▶ WHAT THE EXERCISE ASKS: When scanning the data, count every line with "vous" in it, and report only the resulting number.

[Start of section]

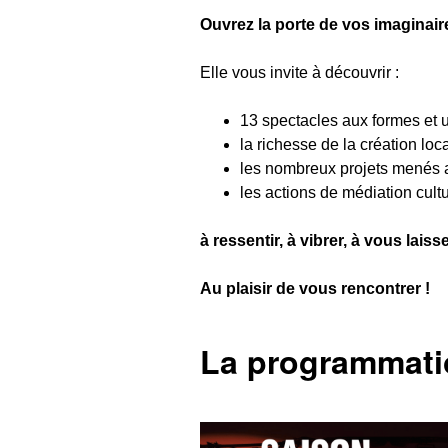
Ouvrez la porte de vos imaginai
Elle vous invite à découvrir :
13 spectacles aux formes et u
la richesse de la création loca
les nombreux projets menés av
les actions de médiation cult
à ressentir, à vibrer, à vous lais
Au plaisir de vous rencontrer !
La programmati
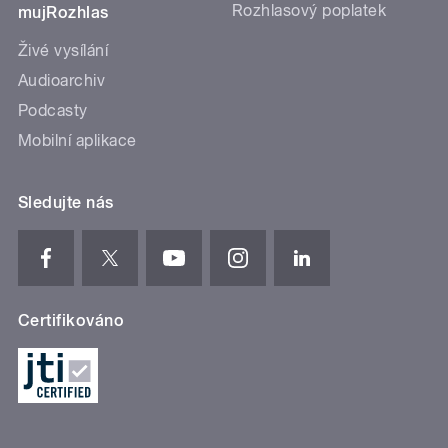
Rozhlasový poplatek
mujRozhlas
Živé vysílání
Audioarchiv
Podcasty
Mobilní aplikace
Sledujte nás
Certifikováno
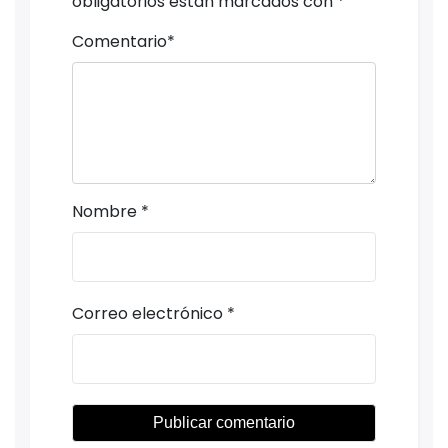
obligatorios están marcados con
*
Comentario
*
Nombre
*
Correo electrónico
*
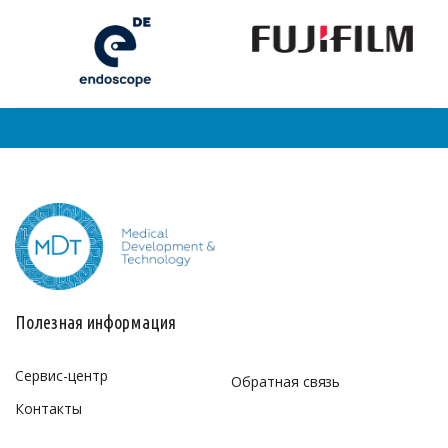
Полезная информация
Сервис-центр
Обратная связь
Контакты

[End of section]
[Start of section]

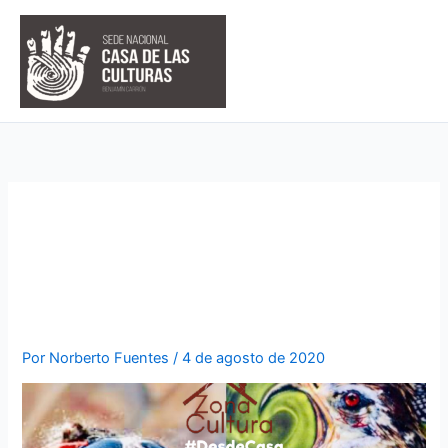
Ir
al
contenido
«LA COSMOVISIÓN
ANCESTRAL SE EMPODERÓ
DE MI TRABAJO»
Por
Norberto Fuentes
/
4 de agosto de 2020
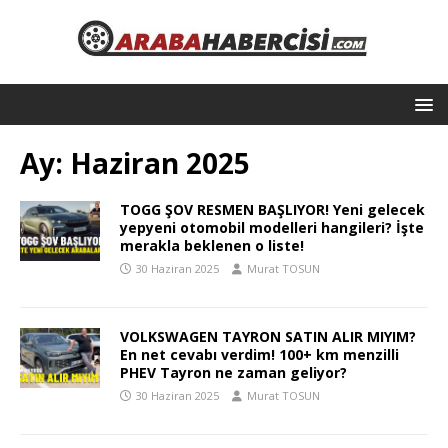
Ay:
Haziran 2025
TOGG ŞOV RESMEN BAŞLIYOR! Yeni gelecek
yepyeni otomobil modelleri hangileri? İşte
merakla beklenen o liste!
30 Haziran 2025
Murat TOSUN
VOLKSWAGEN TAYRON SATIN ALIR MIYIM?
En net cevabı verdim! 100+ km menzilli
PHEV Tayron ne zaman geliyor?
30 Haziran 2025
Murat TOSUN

[End of section]

▶ YOUR RESPONSE: 3